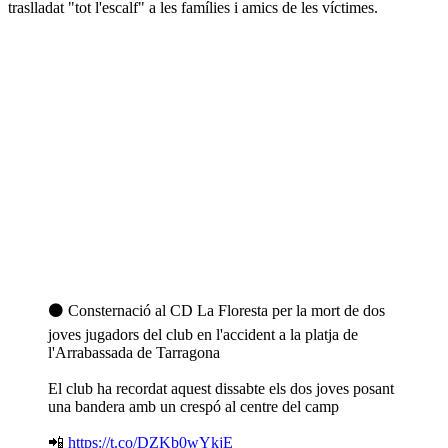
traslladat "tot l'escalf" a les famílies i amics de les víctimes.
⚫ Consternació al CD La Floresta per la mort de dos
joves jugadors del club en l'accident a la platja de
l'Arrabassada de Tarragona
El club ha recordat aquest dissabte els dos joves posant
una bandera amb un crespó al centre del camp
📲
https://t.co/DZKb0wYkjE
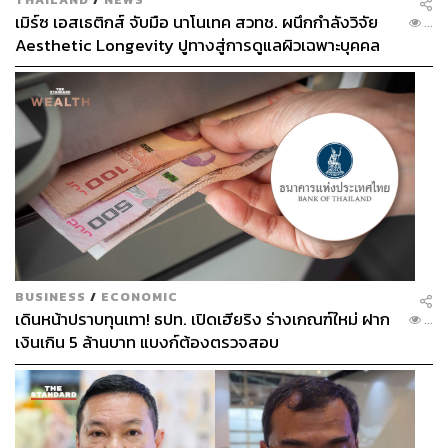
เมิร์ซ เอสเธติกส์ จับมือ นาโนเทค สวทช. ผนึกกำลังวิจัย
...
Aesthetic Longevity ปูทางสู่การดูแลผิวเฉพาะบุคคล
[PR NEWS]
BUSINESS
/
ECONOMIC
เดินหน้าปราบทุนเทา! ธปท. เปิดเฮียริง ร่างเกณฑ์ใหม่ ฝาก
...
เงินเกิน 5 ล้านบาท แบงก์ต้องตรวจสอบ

● **Task requirements**: The material above should be returned exactly, without pictures.

● **Exercise result**:
traslladat "tot l'escalf" a les famílies i amics de les víctimes.
⚫ Consternació al CD La Floresta per la mort de dos
joves jugadors del club en l'accident a la platja de
l'Arrabassada de Tarragona
El club ha recordat aquest dissabte els dos joves posant
una bandera amb un crespó al centre del camp
📲
https://t.co/DZKb0wYkjE
เมิร์ซ เอสเธติกส์ จับมือ นาโนเทค สวทช. ผนึกกำลังวิจัย
...
Aesthetic Longevity ปูทางสู่การดูแลผิวเฉพาะบุคคล
[PR NEWS]
BUSINESS
/
ECONOMIC
เดินหน้าปราบทุนเทา! ธปท. เปิดเฮียริง ร่างเกณฑ์ใหม่ ฝาก
...
เงินเกิน 5 ล้านบาท แบงก์ต้องตรวจสอบ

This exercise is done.